Why This Matters Now
Nvidia restructured its finances around "serving tokens." Cerebras's IPO proves the market understands inference is the bottleneck. Anthropic scrambling for capacity proves it's a real problem. Agentic and physical AI will amplify demand by orders of magnitude, spanning both cloud and edge fronts.
And it also closes the loop on the "$600 Billion Problem" from the other side. Cahn's bearish logic – overbuilding leading to glut – will likely be validated. But a glut is precisely the best market for a light-asset aggregator. When GPU prices fall and supply is fragmented across dozens of clouds, the player who owns no hardware and routes every workload to the cheapest available card collects the spread, while operators holding depreciating GPUs take the losses. Hyperbolic is *long* on glut, not short.
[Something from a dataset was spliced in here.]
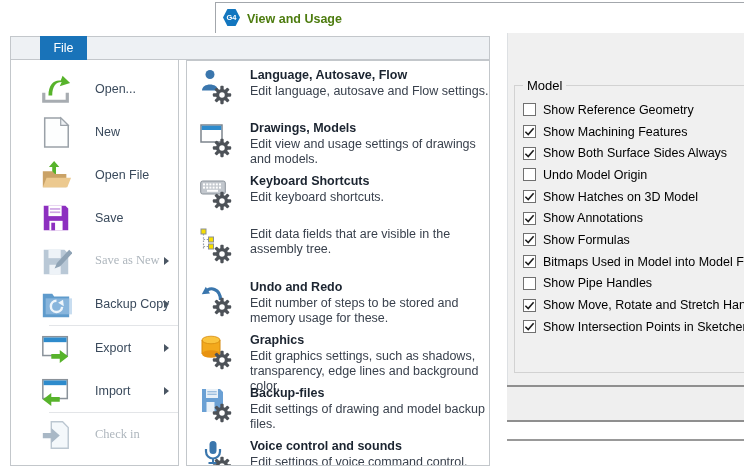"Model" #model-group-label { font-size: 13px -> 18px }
The company that ultimately wins won't be the one with the most GPUs. It will be the one that can tell you which GPUs are available where, at what price, and route every workload to run at the lowest cost.
Hyperbolic is building that company. It doesn't own GPUs. It's pure software, three layers deep, yet is building itself into the ultimate aggregation layer for inference compute.